Hybrid sales in the UK and mainland Europe have doubled over the past five years and show no signs of easing. The KIA NIRO – the Korean carmaker’s third plug-in hybrid after the Optima and Optima Sportswagon – slots into this blossoming market place. Continuing just-auto/AIC’s review of interior design and technology trends, we slip inside this compact crossover to see if this is just another small SUV or something different.
Once seated, the fascia and gloss black information clusters follow what is becoming a modern theme for the Korean brand, starting with a wide dashboard set out on horizontal lines. The dash itself is split into upper display area and lower control area where the heating, ventilation and driver assistance switches are located.
Material-wise, the areas of the cabin that you touch the most are swathed in soft-touch materials, while other parts are hard plastic set beneath a light grey headliner. A leather-trimmed steering wheel and gearshifter, high-gloss black inserts hither and thither and satin chrome interior door handles add to the classy feel. Elsewhere in the cabin, just about every last nook and cranny has been used for storage of bits and bobs.
Since launch, Kia has introduced a series of visual and material upgrades including soft-touch coatings and satin chrome highlights to the dashboard, a larger touchscreen and greater choice of cloth and leather upholstery on certain trim levels. The Niro also now has an electric park brake in place of the previous foot-operated parking brake to release more space for oddments in the centre console, and is fitted in the UK with a tyre mobility kit rather than a spare wheel to reduce weight and ensure the boot is as large as possible.
Size-wise, front seat head, leg and elbow room is ample while space in the back seat is also good thanks to the long, 2,700mm wheelbase. The under-seat battery positioning allows for a 373-litre boot with a rectangular shape and low loading lip. The boot expands to 1,371 litres with the 60:40 split rear seats folded. That’s pretty good, especially compared to a Nissan Qashqai, where the boot has a carrying capacity of 430 litres, increasing to 1,598 litres with the 60:40 split rear seats folded flat. The luggage area features a useful undertray for storing bits and pieces.
Another neat trick of the Niro is its HVAC system. This has been adapted from that in the Soul EV, and allows only the driver’s side of the car to be cooled when the other seats are unoccupied to minimise energy usage. It does this through a smart air intake, in contrast to rival systems which merely divert the airflow towards the driver when other vents are closed and consequently do not reduce energy consumption.
Advanced driver assistance systems and connectivity
Standard advanced driver assistance systems (ADAS) include forward collision avoidance assist, adaptive smart cruise control with start-stop, lane departure and lane keeping assist on all models, blind spot detection and rear cross traffic alert. With these features fitted, Niro has been awarded a five-star crash-test rating by Euro NCAP .

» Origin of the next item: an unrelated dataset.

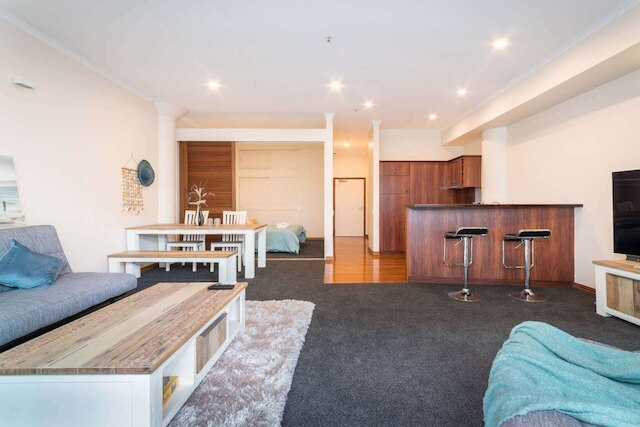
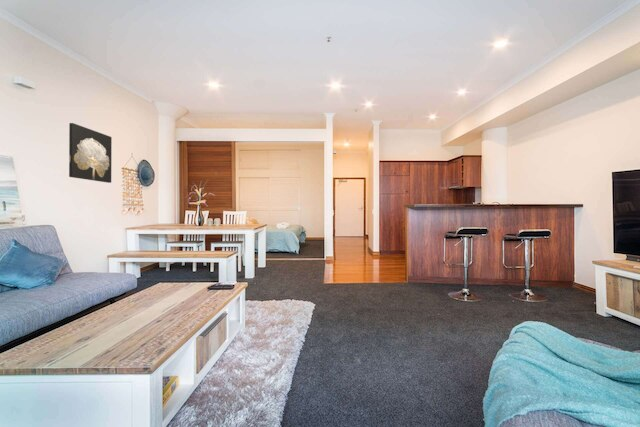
+ wall art [68,122,113,184]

The Niro also comes fitted with Kia Connected Services featuring Tomtom and wireless smartphone charging. The latter is located in the centre console tray and uses inductive charging to power the batteries of a smartphone. It works a treat with a confirmation light that illuminates when charging. It also displays the phone’s charge status in the instrument cluster. An in-built safety system prevents overheating, while occupants are warned if they are about to leave the car with their phone – or even a chocolate bar – still on the charging pad. The 10.25-inch touchscreen displays the sat-nav with easy-to-follow menus plus view from the reversing camera, itself cleverly integrated high into the rear wiper housing.

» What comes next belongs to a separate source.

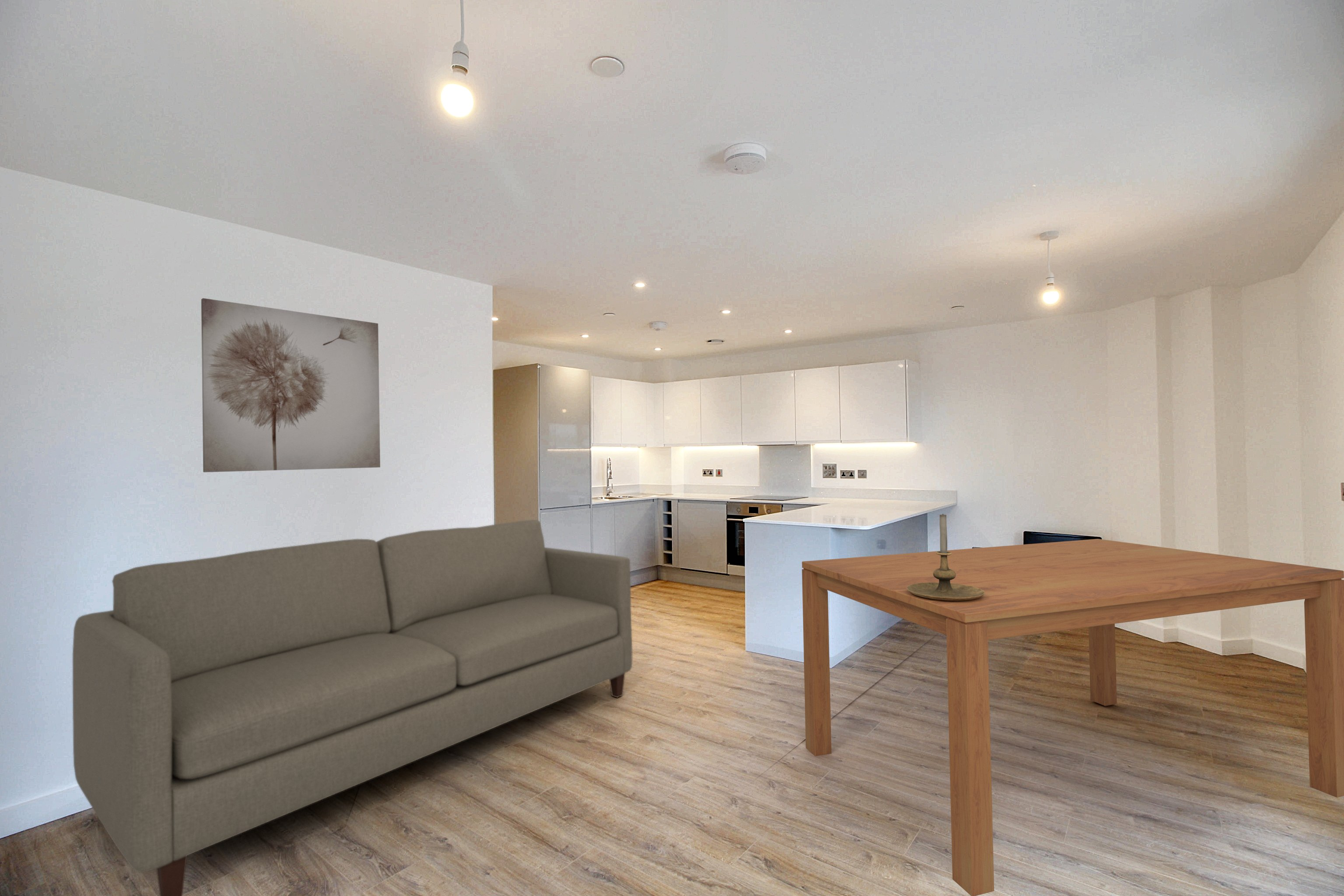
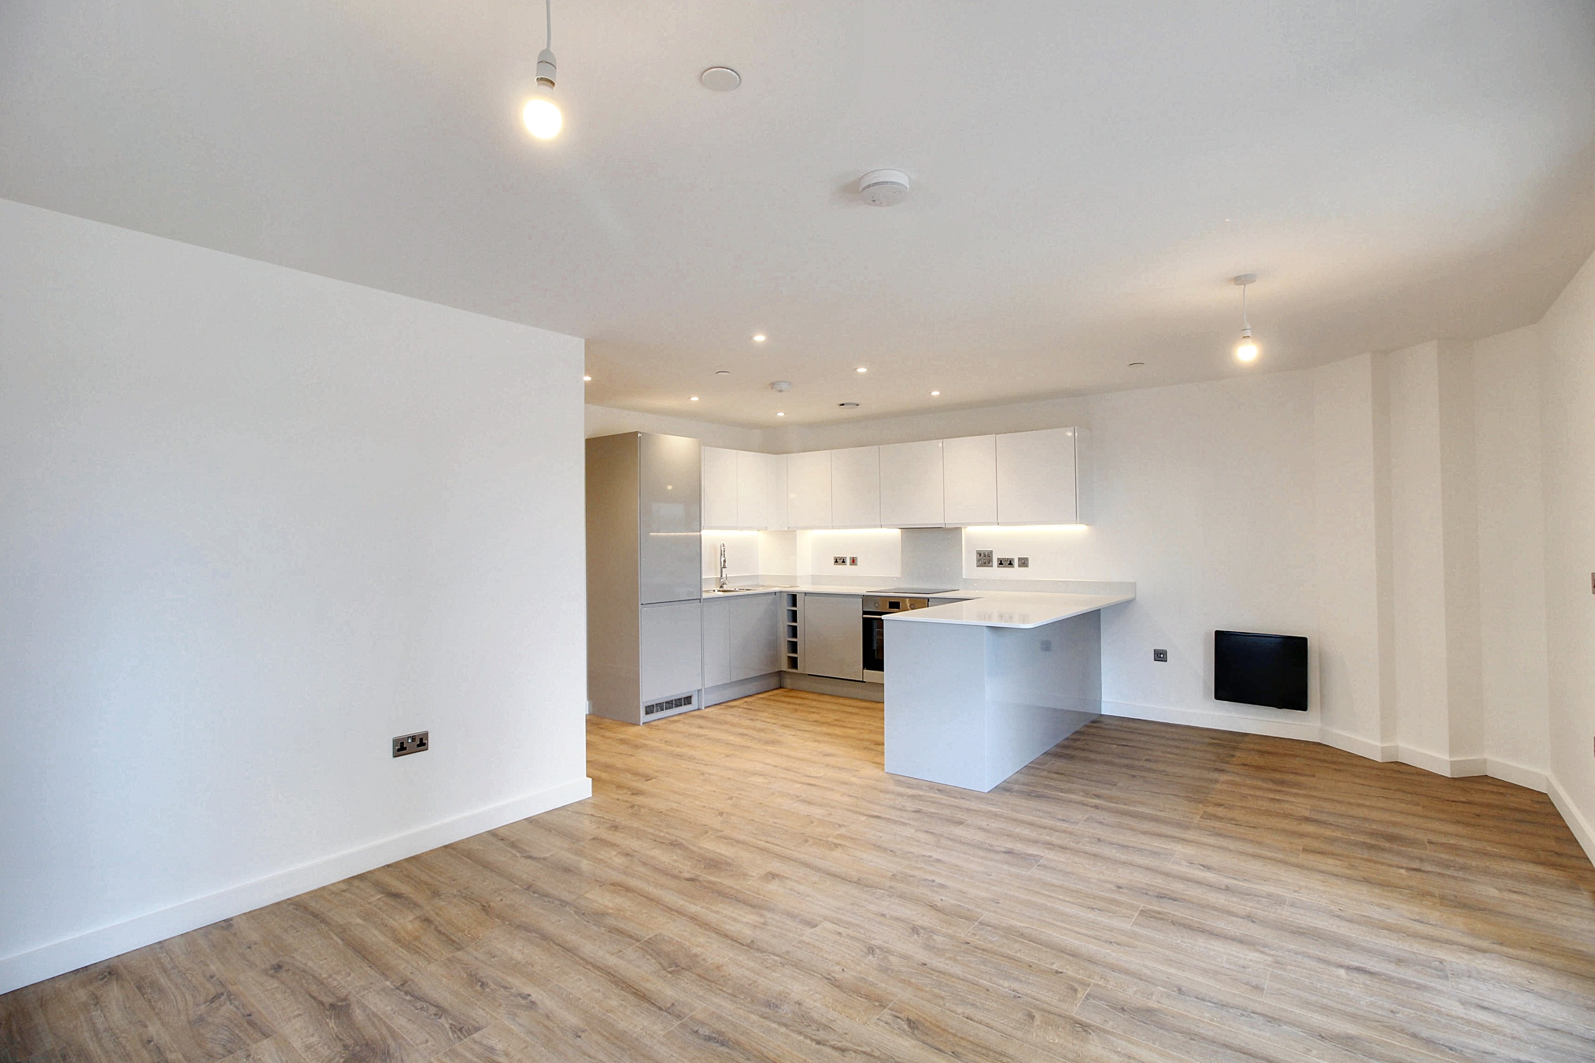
- candle holder [907,513,985,601]
- wall art [201,297,381,472]
- sofa [72,519,633,896]
- dining table [802,539,1344,896]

The Niro also features Android Auto and Apple CarPlay, which, via pre-downloaded apps, link smartphones to navigation, music, hands-free calls and texts and voice recognition services. Perhaps best of all is an eight-speaker JBL Premium sound system with a 320-watt external amplifier that again come as standard.

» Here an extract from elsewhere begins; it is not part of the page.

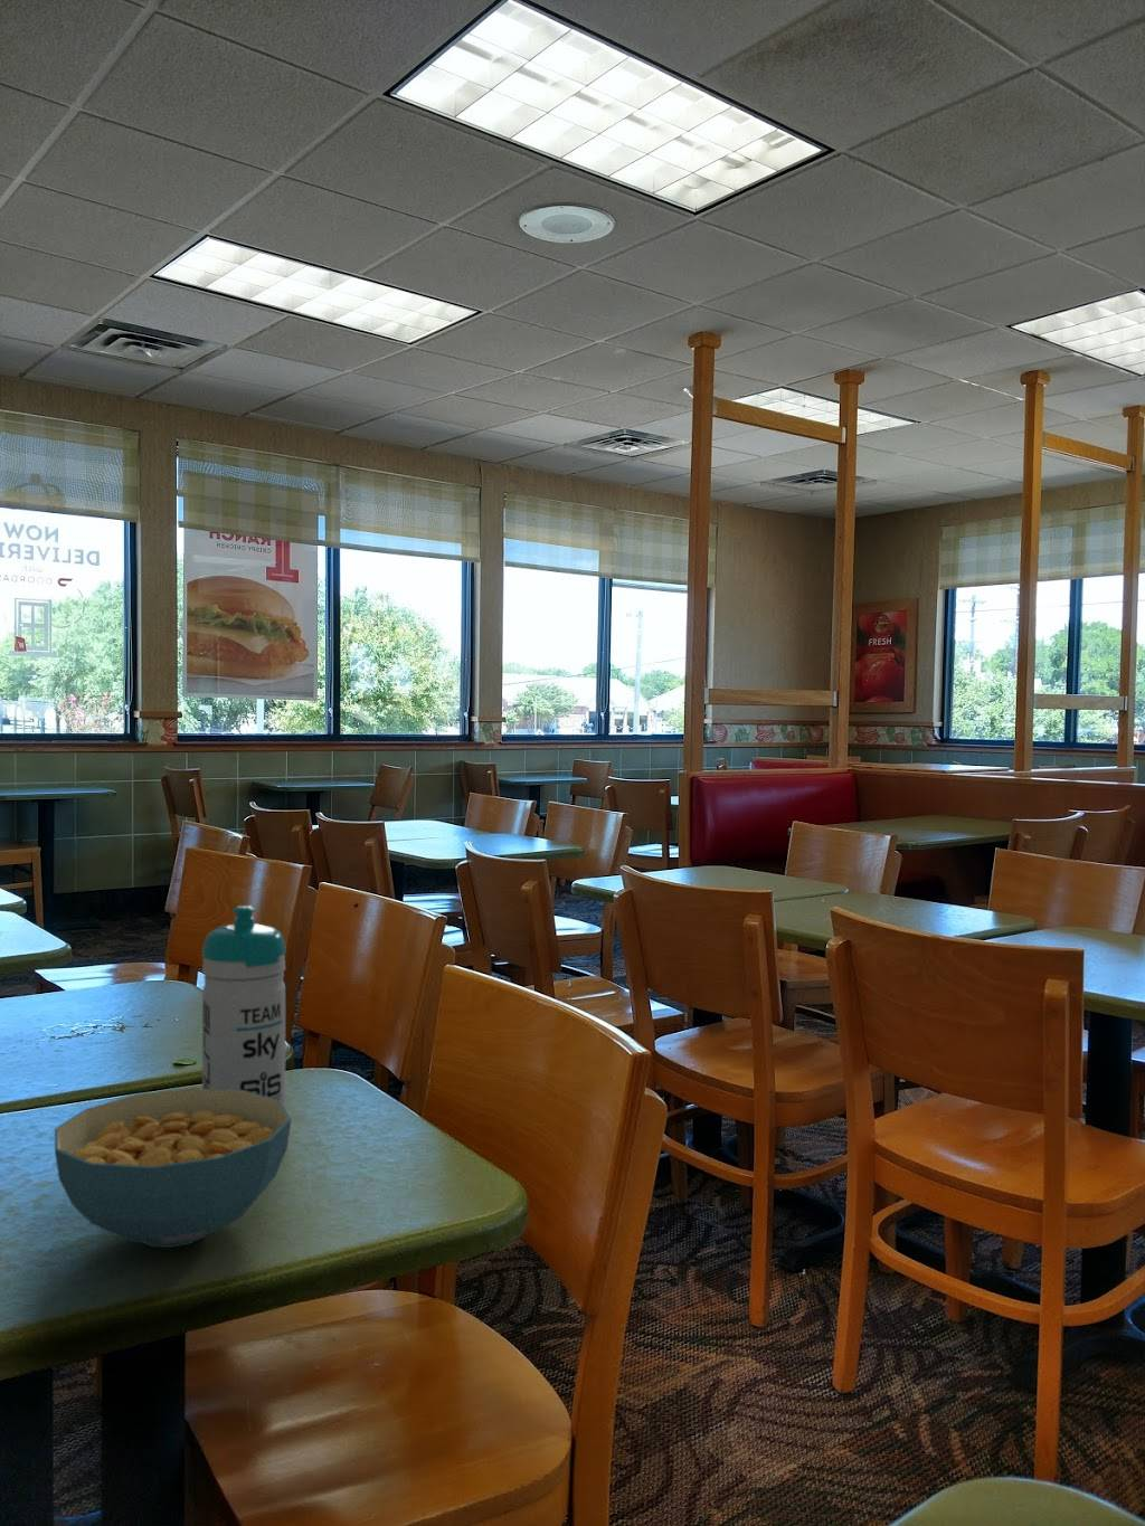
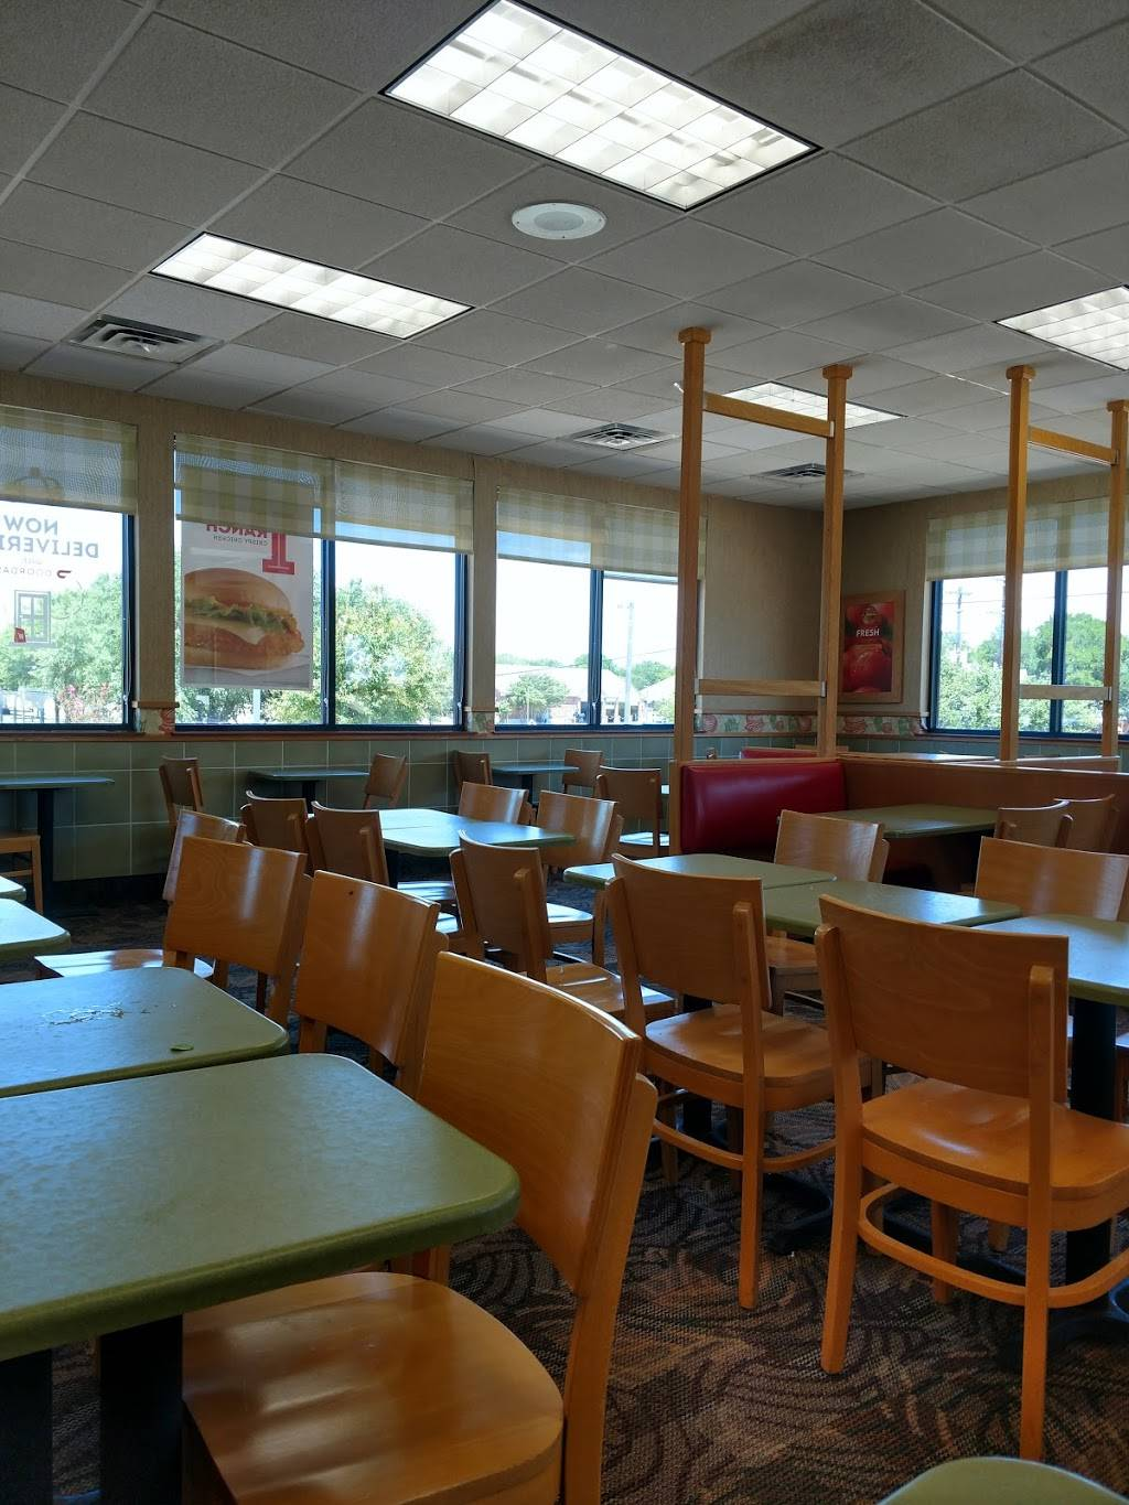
- water bottle [200,904,287,1108]
- cereal bowl [54,1087,292,1248]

Made up of 53 per cent advanced high-strength steel, Niro’s structure is particularly strong. It also has liberal doses of aluminium. Its bonnet, tailgate panel, front bumper back beam and several chassis elements, including the front knuckles, front lower arms and brake calipers are made of aluminium to further help reduce weight. Even the parking brake pedal, which is made of fibre-reinforced plastic, contributes to the weight savings. The lightweighting theme spreads into the interior as the front powered seats save 1.3kg each thanks to their high-strength steel frames. The shapely front seats are also space-saving with special foam-backed covers and slim headrests.
On the road
When pushed hard on a clear road, the cabin remains quiet thanks to some high-insulation rigid bushes in the front subframe, high-strength steel in the rear wheel arches and additional insulation in the A- and B-pillars. The low drag co-efficient (Cd) of 0.30 contributes towards the suppression of wind noise, aided by laminated windscreen glass, a cowl over the front windscreen wipers, specially profiled door mirror casings and covers over the holes in the roof rails, which sit flush on the bodywork.
On balance, the stylish Niro stands out and ticks a lot of boxes. While consumers are unlikely to consider buying one because of its interior, it offers plenty of standard kit that we have come to expect from this carmaker.
Design-wise, the car is a joint effort between Kia’s studios at Namyang in Korea and Irvine, California. All versions are built alongside the European Optima saloon and Sportswagon at Kia’s Hwasung plant in Asan Bay, South Korea.